A Quick History of UNIX

In 1969, Ken Thompson, Dennis Ritchie and others started work on what was to become UNIX on a "little-used PDP-7 in a corner" at AT&T Bell Labs. For ten years, the development of UNIX proceeded at AT&T in numbered versions. V4 (1974) was re-written in C -- a major milestone for the operating system's portability among different systems. V6 (1975) was the first to become available outside Bell Labs -- it became the basis of the first version of UNIX developed at the University of California Berkeley.
Bell Labs continued work on UNIX into the 1980s, culminating in the release of System V (five) in 1983 and System V, Release 4 (abbreviated SVR4) in 1989.The Berkeley Standard Distribution (BSD) became a second major variant of "UNIX." It was widely deployed in both university and corporate computing environments starting with the release of BSD 4.2 in 1984. Some of its features were incorporated into SVR4.
As the 1990s opened, AT&T's source code licensing had created a flourishing market for hundreds of UNIX variants by different manufacturers. AT&T sold its UNIX business to Novell in 1993, and Novell sold it to the Santa Cruz Operation two years later. In the meantime, the UNIX trademark had been passed to the X/Open consortium, which eventually merged to form The Open Group.1
While the stewardship of UNIX was passing from entity to entity, several long-running development efforts started bearing fruit. Traditionally, in order to get a BSD system working, you needed a source code license from AT&T. But by the early 1990s, Berkeley hackers had done so much work on BSD that most of the original AT&T source code was long gone. A succession of programmers, starting with William and Lynne Jolitz, started work on the Net distribution of BSD, leading to the release of 386BSD version 0.1 on Bastille Day, 1992. This original "free source" BSD was spun out into three major distributions, each of which has a dedicated following: NetBSD, FreeBSD, and OpenBSD, all of which are based on BSD 4.4.2
BSD wasn't the first attempt at a "free" UNIX. In 1984, programmer Richard Stallman started work on a free UNIX clone known as GNU (GNU's Not UNIX). By the early 1990s, the GNU Project had achieved several programming milestones, including the release of the GNU C library and the Bourne Again SHell (bash). The whole system was basically finished, except for one critical element: a working kernel.

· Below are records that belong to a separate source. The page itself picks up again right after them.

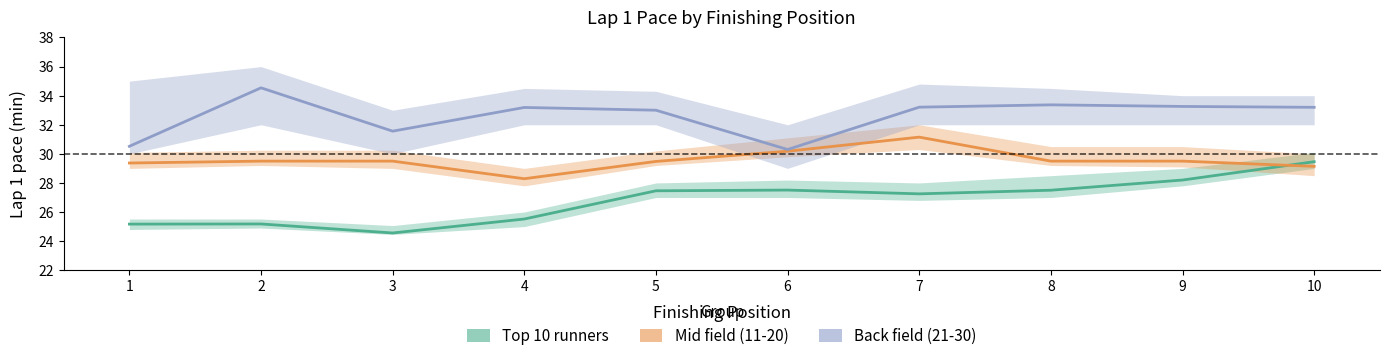

Reading left to right, transcribe all the data shown in this chart.

Top 10 runners: 25.2	25.2	24.6	25.5	27.5	27.5	27.2	27.5	28.2	29.5
Mid field (11-20): 29.4	29.5	29.5	28.3	29.5	30.2	31.1	29.5	29.5	29.1
Back field (21-30): 30.5	34.5	31.6	33.2	33.0	30.3	33.2	33.4	33.3	33.2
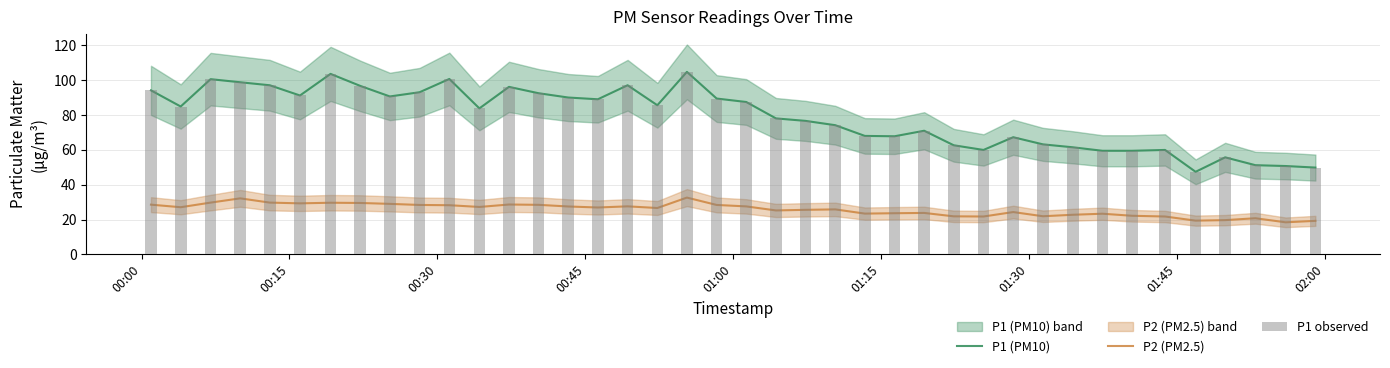

Is the value of P2 (PM2.5) at 10 greater than the value of P1 (PM10) at 18?

No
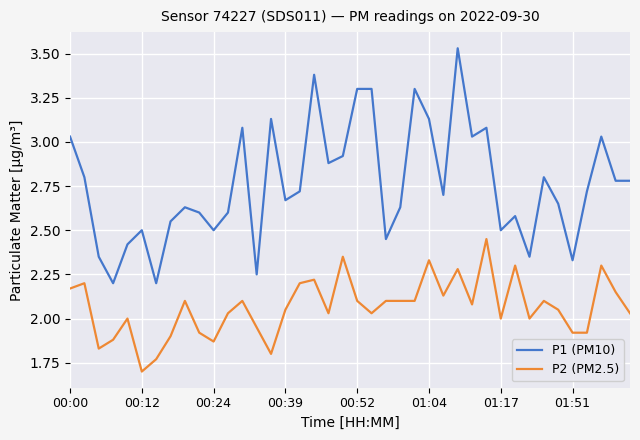

What is the smallest value displayed?

1.7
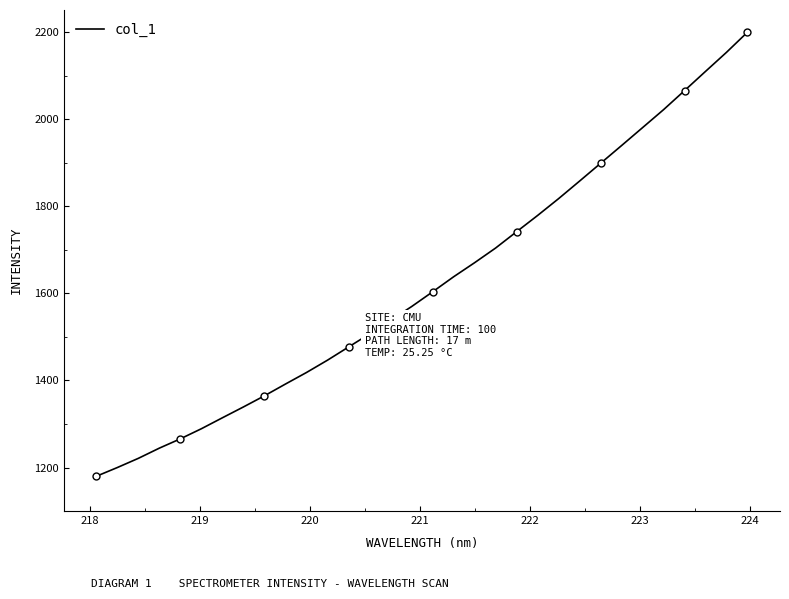

Reading left to right, what are all the values shown in this chart?

1179.8	1199.9	1221.0	1244.5	1265.9	1289.1	1314.3	1339.2	1364.8	1391.8	1418.3	1446.7	1476.9	1507.0	1538.3	1569.7	1603.6	1638.1	1670.5	1704.2	1741.7	1779.0	1817.7	1858.0	1898.8	1939.6	1980.8	2022.1	2065.9	2110.0	2153.8	2200.1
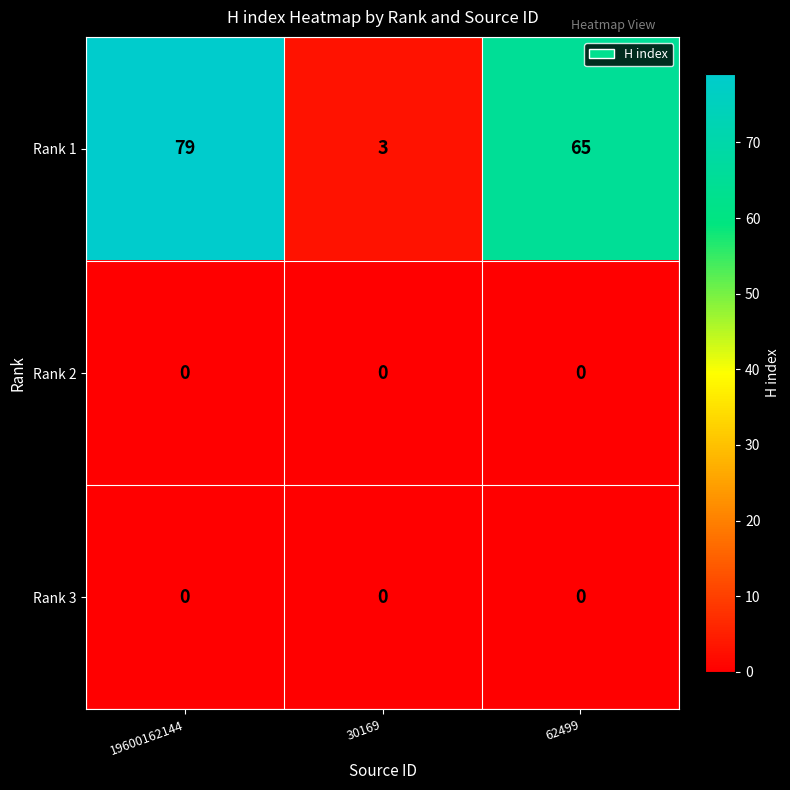

Reading left to right, transcribe all the data shown in this chart.

Rank 1: 79	3	65
Rank 2: 0	0	0
Rank 3: 0	0	0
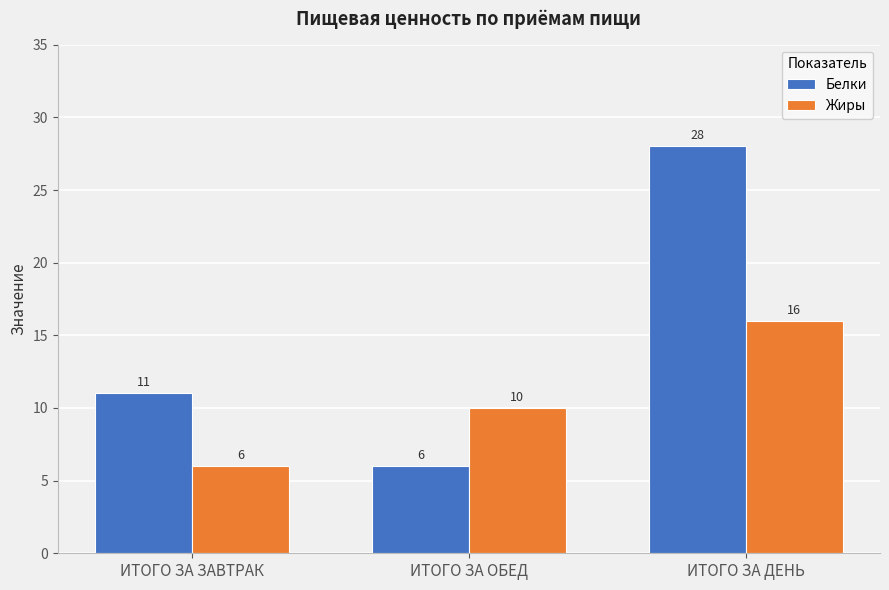

What is the total value across all series at ИТОГО ЗА ОБЕД?

16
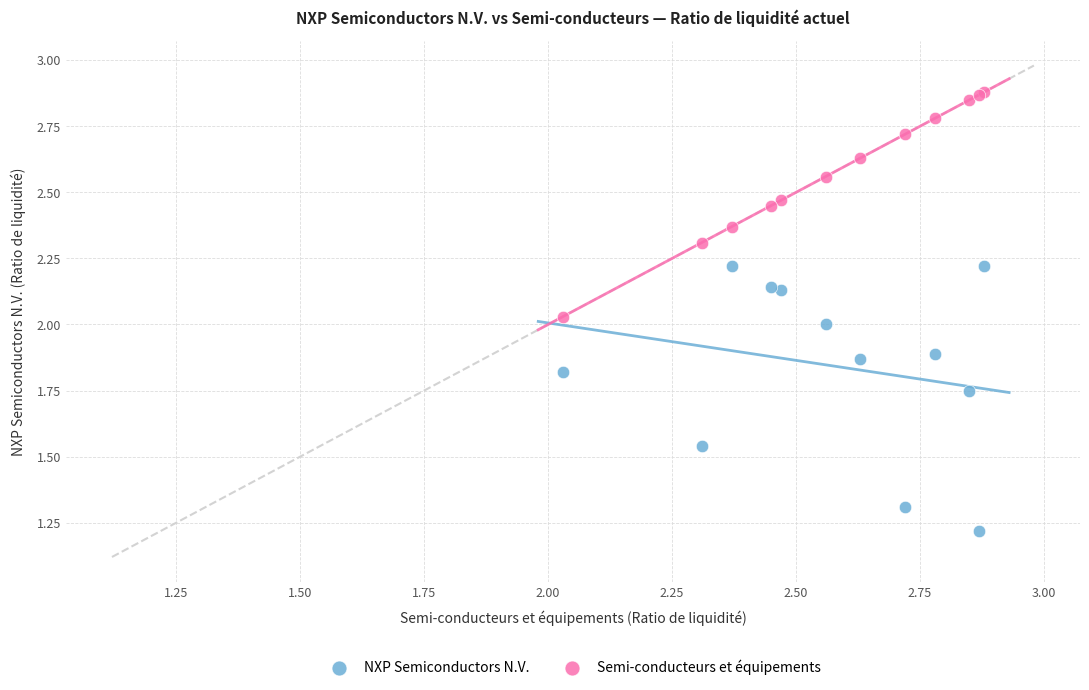

What is the X range (max minus min) for the scatter plot?

0.9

Enter Linus Torvalds, a student at the University of Helsinki in Finland. Linus looked at a small UNIX system called Minix and decided he could do better. In the fall of 1991, he released the source code for a freeware kernel called "Linux" -- a combination of his first name and Minux, pronounced lynn-nucks.3 By 1994, Linus and a far-flung team of kernel hackers were able to release version 1.0 of Linux. Linus and friends had a free kernel; Stallman and friends had the rest of a free UNIX clone system: People could then put the Linux kernel together with GNU to make a complete free system. This system is known as "Linux," though Stallman prefers the appellation "GNU/Linux system."4 There are several distinct GNU/Linux distributions: some are available with commercial support from companies like Red Hat, Caldera Systems, and S.U.S.E.; others, like Debian GNU/Linux, are more closely aligned with the original free software concept.